[[ Records provided, beginning ]]
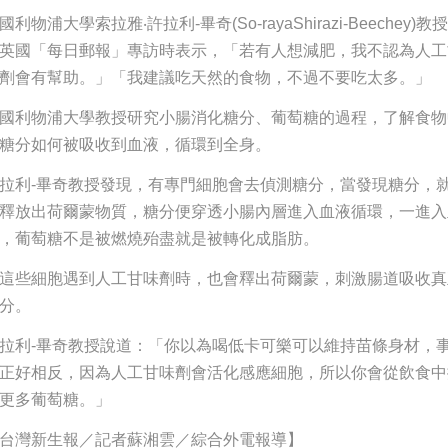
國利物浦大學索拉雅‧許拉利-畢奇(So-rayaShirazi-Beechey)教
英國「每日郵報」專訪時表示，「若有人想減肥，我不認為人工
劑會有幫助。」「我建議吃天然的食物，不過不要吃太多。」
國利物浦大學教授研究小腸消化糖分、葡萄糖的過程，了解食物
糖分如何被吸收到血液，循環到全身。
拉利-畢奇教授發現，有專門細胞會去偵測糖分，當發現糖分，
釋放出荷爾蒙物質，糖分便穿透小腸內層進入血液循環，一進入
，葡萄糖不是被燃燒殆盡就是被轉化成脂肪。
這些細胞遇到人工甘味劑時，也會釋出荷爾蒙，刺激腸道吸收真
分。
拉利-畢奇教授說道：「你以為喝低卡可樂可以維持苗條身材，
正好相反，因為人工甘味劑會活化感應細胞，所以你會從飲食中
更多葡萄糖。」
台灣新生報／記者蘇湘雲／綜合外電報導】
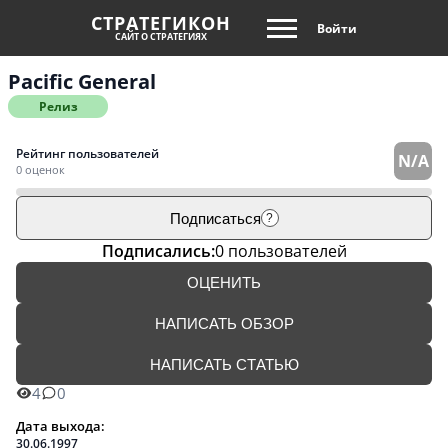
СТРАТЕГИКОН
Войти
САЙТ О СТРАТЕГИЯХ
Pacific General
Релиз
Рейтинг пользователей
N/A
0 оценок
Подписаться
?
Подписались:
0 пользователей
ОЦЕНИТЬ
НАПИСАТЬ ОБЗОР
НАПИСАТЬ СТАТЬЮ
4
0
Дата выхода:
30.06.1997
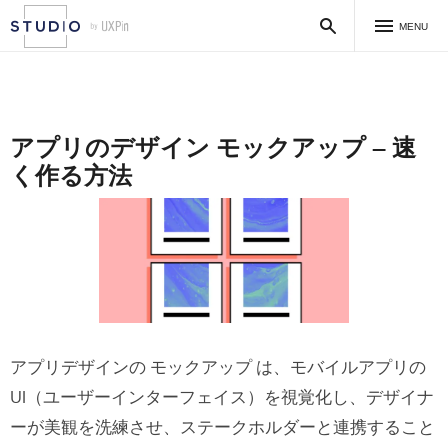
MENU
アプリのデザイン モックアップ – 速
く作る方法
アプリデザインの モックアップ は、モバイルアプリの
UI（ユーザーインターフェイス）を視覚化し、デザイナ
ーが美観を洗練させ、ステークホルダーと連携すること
[[ Records provided, end ]]
### What to do
Above are some records. Reproduce the lines from the one with "САЙТ О СТРАТЕГИЯХ" down to the one with "UI（ユーザーインターフェイス）を視覚化し、デザイナ", keeping both, and leave every picture out.

### Answer space
САЙТ О СТРАТЕГИЯХ
Pacific General
Релиз
Рейтинг пользователей
N/A
0 оценок
Подписаться
?
Подписались:
0 пользователей
ОЦЕНИТЬ
НАПИСАТЬ ОБЗОР
НАПИСАТЬ СТАТЬЮ
4
0
Дата выхода:
30.06.1997
MENU
アプリのデザイン モックアップ – 速
く作る方法
アプリデザインの モックアップ は、モバイルアプリの
UI（ユーザーインターフェイス）を視覚化し、デザイナ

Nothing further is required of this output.